Staging's determinants in early intervention youth: a retrospective study

Encephale. 2023 Nov 18:S0013-7006(23)00179-3. doi: 10.1016/j.encep.2023.08.015. Online ahead of print.

Abstract

Objectives: Since 2019 our early intervention unit has assessed help-seekers, mainly referred by psychiatric departments, and we have conducted a descriptive retrospective study. Our objective was to identify clinical determinants associated to staging at assessment for our three groups: "no psychosis", "ultra-high risk" and "first episode psychosis".

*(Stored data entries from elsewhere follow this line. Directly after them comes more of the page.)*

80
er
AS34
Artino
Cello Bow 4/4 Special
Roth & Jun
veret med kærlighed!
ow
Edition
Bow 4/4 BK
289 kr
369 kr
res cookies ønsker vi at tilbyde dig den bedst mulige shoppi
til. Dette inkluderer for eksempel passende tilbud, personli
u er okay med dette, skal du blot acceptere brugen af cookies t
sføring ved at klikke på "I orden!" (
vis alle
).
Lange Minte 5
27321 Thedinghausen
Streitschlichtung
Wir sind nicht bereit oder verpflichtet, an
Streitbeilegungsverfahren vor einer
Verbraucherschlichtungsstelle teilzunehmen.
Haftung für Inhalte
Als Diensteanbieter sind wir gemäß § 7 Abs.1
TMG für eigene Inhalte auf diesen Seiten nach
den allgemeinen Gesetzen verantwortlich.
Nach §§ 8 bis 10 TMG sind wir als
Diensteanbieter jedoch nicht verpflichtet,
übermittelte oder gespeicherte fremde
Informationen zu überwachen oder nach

Methods: One hundred and thirteen participants (mean age 20.05±3.28) were enrolled, mainly referred by adult psychiatry (81.4%). We tested the association of each group with the following determinants: age, gender, family history of psychosis, referral (adolescent or adult psychiatry), cognitive, depressive complaint, cannabis active consumption, and current activity (scholar or employment).

Results: Multivariate analyses showed significant association with depressive symptoms (P=0.019) but an absence of family history of psychosis (P=0.002) or current activity (P=0.09) for "no psychosis" group. "Ultra-high risk" was significantly correlated with a family history of psychosis (P=0.001) and adolescent psychiatry referral (P=0.044) but an absence of depressive complaint (P=0.04). As for "first episode psychosis", we found significant cognitive complaint (P=0.026), family history (P=0.024) and current activity (0.026).

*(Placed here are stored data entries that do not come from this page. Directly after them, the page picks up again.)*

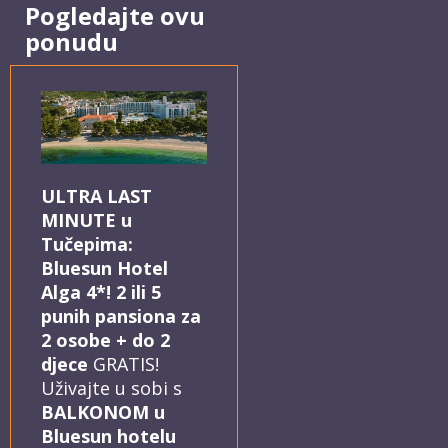
Pogledajte ovu
ponudu
ULTRA LAST
MINUTE u
Tučepima:
Bluesun Hotel
Alga 4*! 2 ili 5
punih pansiona za
2 osobe + do 2
djece
GRATIS!
Uživajte u sobi s
BALKONOM u
Bluesun hotelu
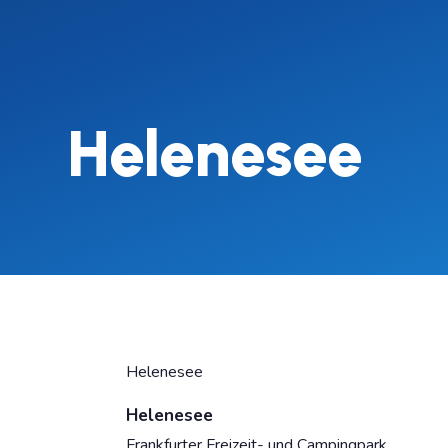
Helenesee
Helenesee
Helenesee
Frankfurter Freizeit- und Campingpark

Conclusions: As all our participants were seen in tertiary care, adolescent psychiatrists were more efficient in detecting a high-risk state. "No psychosis" help-seekers presented in fact mood issues, which have been confused with attenuated psychotic symptoms by their addressers, who have probably been misled by their absence of activity integration. High-risk and characterized psychotic episodes were logically correlated with family history. Surprisingly, "first episode psychosis" youth were currently integrated in scholarly or professional life despite an active cognitive complaint. Robust studies, especially prospective cohorts, are needed to test these associations.

Keywords: Activité maintenue; Adressage; Early intervention; First episode psychosis; Intervention précoce; Maintained activity; Premier épisode psychotique; Referral; Ultra-high risk; État mental à risque.